#### [What you will do]
A complete answer lists every line of the entries below where the string "RESULTADO" appears.

------ Records for the task ------

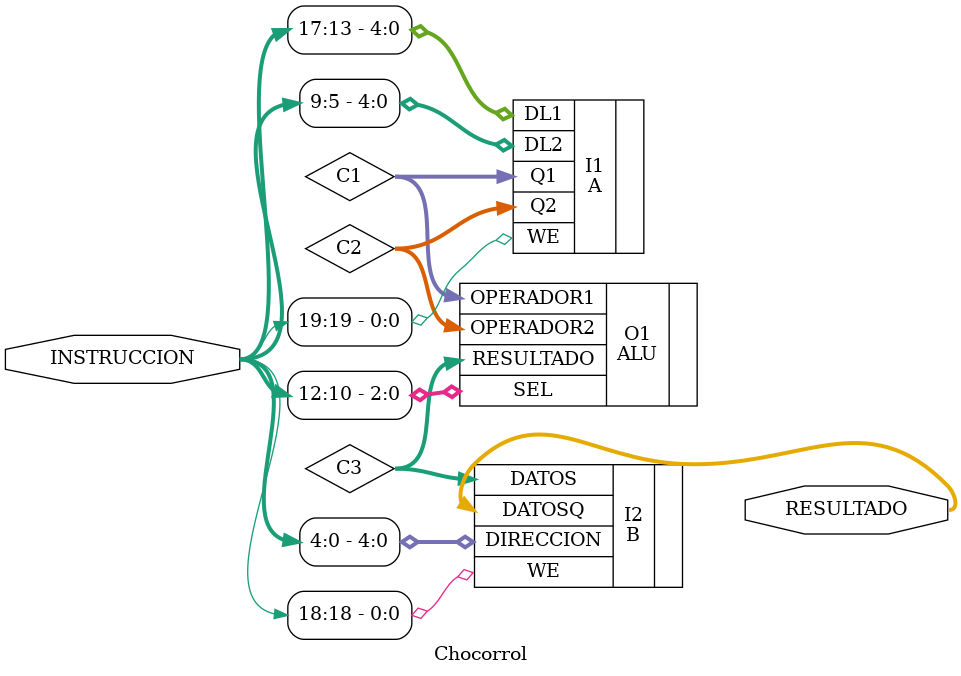
<source format=v>
`timescale 1ns/1ns

module Chocorrol(
    input [19:0] INSTRUCCION,
    output [31:0] RESULTADO
);

    wire[31:0] C1, C2, C3;
	
	A I1(
		.DL1(INSTRUCCION[17:13]),
		.DL2(INSTRUCCION[9:5]),
		.WE(INSTRUCCION[19]),
		.Q1(C1),
		.Q2(C2)
	);

	ALU O1(
		.OPERADOR1(C1),
		.OPERADOR2(C2),
		.SEL(INSTRUCCION[12:10]),
		.RESULTADO(C3)
	);
	
	B I2(
		.DIRECCION(INSTRUCCION[4:0]),
		.DATOS(C3),
		.WE(INSTRUCCION[18]),
		.DATOSQ(RESULTADO)
	);

endmodule

</source>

------

#### [Exercise result]
    output [31:0] RESULTADO
		.RESULTADO(C3)
		.DATOSQ(RESULTADO)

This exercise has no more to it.